WHAT YOU WILL DO: Continue the forum discussion below comparing Oregon and California Pinot Noir prices, picking up after its last line.

EXCERPT:
Which is more expensive?? Most of us have taken a statistics class and know how difficult that question would be to answer properly. What a data base you would need!! I would say that ten years ago Oregonians were stuck at lower MSRP. This was a problem for them because a lot of their sales were through the three tier system. Clearly people are paying a lot more for top Oregon Pinots than they did back then.
Skewing the results are wineries like Rhys and Marcassin, whose wines are primarily sold DTC, but are sometimes resold retail for even more. Another problem is that many California wineries have one or two wines that sell for three digits while most of their wines are priced well below that.
I pulled this from CellarTracker purchase data. Are there biases and issues in this? Yes. There are deeper analyses I could do. I might later - this is mostly me learning to develop some new skills and use some new tools as well as what I can do fairly quickly.
I did the OR vs CA with average/median/mode to handle the outliers better and the results were consistent. I didn’t for the regions of CA and definitely Rhys pushes the results higher for SCM because of the high intersection of CT users and Rhys purchasers. I can normalize this at some point. Marcassin is a relative tiny factor.
Andrew,
What you are doing could be labelled a thankless task, so I am thanking you.
Several comments:
The Santa cruz Mountain area really doesn’t produce that much wine. Outside of Ridge–very little PN–none of the wineries is really that big, compared to wineries like Au Bon Climat, Wms Selyem, etc. Indeed I bet the Bien Nacido vineyard produces more wine in toto than the whole of the SC Mtns. David bruce seems to be making wines from outside the region. Ditto Testarossa.
It would be interesting to see a price breakdown of Russian River and Sonoma Coast appellations.
I bet the most expensive Pinots in California come from either the Santa Rita hills or the True Sonoma Coast.
But I don’t know.
After you are done with that you could break down results in Oregon by subregion…I am betting on the red hills of Dundee.
My pleasure. This is training wheels for me so I am glad to do it. Teaches me a lot on both learning queries and the details of CT data (eg I forgot to limit currency and got insane valuations on some other queries. Lol.)
Excluding Rhys dropped it to 46.25. So we really see an outsized effect.
Note - this data is based on the label AVA, not winery location.

DATASET RECORDS:
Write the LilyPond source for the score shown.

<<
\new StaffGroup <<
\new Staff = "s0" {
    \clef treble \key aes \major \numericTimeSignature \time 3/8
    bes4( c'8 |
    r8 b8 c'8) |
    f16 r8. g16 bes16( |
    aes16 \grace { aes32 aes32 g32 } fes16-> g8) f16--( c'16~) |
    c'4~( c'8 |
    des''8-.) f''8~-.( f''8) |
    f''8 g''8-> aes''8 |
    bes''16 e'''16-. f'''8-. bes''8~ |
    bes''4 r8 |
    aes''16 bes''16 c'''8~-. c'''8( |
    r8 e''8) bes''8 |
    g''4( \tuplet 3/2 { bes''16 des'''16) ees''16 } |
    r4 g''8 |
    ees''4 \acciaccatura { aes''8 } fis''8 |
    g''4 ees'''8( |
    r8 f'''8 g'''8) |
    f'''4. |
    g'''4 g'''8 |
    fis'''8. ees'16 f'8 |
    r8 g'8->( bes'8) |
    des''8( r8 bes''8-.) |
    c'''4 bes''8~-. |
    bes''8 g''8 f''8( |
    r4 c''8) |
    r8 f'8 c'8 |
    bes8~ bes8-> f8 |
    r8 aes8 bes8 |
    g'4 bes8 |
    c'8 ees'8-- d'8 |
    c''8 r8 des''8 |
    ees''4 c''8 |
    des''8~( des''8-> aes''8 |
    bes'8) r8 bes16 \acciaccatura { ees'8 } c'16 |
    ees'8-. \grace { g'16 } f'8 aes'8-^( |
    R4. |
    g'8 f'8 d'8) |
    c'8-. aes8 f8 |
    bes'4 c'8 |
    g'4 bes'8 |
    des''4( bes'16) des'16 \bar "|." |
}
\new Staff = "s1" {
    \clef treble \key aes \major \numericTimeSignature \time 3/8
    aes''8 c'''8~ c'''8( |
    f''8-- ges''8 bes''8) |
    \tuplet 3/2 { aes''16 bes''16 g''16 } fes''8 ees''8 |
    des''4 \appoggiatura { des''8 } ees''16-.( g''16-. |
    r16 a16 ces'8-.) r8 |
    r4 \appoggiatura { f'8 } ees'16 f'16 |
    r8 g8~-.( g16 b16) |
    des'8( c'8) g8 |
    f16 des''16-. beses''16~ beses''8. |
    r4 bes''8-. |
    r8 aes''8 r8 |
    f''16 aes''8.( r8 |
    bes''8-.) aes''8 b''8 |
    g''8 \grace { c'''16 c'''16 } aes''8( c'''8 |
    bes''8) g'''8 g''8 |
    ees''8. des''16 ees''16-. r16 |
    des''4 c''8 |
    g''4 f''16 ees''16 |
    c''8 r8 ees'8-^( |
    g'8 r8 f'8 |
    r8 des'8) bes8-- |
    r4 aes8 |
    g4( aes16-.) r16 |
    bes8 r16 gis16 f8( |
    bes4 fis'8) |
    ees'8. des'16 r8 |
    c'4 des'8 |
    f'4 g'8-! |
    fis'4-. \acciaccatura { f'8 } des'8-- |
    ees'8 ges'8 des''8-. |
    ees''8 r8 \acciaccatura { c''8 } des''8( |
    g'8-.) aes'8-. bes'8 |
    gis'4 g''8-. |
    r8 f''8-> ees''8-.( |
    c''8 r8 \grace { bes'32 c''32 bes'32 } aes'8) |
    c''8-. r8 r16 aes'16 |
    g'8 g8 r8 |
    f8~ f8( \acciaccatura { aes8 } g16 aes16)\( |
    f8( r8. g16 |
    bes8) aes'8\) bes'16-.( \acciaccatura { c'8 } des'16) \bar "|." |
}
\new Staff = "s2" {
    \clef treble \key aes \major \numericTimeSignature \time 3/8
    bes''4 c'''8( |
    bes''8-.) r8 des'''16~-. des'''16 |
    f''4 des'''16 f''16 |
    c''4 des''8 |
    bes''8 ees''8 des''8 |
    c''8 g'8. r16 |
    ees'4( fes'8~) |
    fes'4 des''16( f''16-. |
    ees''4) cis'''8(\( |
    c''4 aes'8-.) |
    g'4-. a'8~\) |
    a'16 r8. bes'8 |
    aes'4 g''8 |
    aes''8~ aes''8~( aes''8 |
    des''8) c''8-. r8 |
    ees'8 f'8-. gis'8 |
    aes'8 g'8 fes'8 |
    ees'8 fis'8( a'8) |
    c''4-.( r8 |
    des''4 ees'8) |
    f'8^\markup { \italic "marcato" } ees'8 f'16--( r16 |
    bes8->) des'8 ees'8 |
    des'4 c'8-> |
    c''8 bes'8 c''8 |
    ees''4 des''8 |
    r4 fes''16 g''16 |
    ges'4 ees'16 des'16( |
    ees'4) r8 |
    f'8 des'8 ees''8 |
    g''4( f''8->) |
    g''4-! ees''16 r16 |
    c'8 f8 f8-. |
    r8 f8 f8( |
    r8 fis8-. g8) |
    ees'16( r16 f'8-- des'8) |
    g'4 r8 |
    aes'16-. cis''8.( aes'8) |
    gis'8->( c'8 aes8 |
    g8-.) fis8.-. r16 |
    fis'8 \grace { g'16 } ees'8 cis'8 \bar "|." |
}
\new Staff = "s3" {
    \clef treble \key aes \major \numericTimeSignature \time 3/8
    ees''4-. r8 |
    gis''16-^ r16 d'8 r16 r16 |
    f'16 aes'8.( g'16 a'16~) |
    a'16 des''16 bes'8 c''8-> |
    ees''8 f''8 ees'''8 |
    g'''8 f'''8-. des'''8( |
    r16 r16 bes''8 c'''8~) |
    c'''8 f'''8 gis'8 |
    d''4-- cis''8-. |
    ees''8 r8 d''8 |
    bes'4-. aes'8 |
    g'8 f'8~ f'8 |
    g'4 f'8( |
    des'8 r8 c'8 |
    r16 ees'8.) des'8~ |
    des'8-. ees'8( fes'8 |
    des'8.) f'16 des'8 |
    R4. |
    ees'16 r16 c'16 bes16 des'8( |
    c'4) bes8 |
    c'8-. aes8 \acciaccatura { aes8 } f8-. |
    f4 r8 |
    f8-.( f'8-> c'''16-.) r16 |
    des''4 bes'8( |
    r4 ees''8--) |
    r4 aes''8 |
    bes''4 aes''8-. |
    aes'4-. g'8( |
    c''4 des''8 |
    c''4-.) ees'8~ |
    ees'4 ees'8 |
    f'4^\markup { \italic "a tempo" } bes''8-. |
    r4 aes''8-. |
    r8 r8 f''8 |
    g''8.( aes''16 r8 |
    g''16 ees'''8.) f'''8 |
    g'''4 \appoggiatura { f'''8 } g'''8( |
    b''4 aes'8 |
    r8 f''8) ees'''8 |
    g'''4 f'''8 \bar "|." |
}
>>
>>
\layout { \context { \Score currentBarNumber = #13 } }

RESPONSE AREA:
Inside Sonoma County (not including Carneros)
88.40 Fort Ross - Seaview
68.49 Sonoma Coast
63.49 Sonoma Valley
61.92 Russian River Valley
(SRH would be here at 59.23 - I will do other areas a different time)
57.75 Green Valley of Russian River Valley
55.21 Petaluma Gap
50.70 Sonoma Mountain
46.58 Bennett Valley
36.40 Sonoma County
NB - 2011-2021 vintages, USD only, 750ml only, red Pinot only
Oregon here just to not pollute that thread w/ pricing
Super interesting. Would be cool to see this adjusted for production levels.
For instance if you looked at our pricing on our 2022 Freedom Hill bottlings you would get an average of $67.66. This is based on 6 wines priced at 37, 48, 48, 48, 75 and 150. However, adjusting for production levels you get $47.80 since the two smallest bottlings are the most expensive and the least expensive has just under 50% of the total production of all the bottlings combined. I realize there isn’t a way to realistically do this with a general spread of bottlings over many producers. Would be interesting to see how some small bottlings are altering the overall pricing structure.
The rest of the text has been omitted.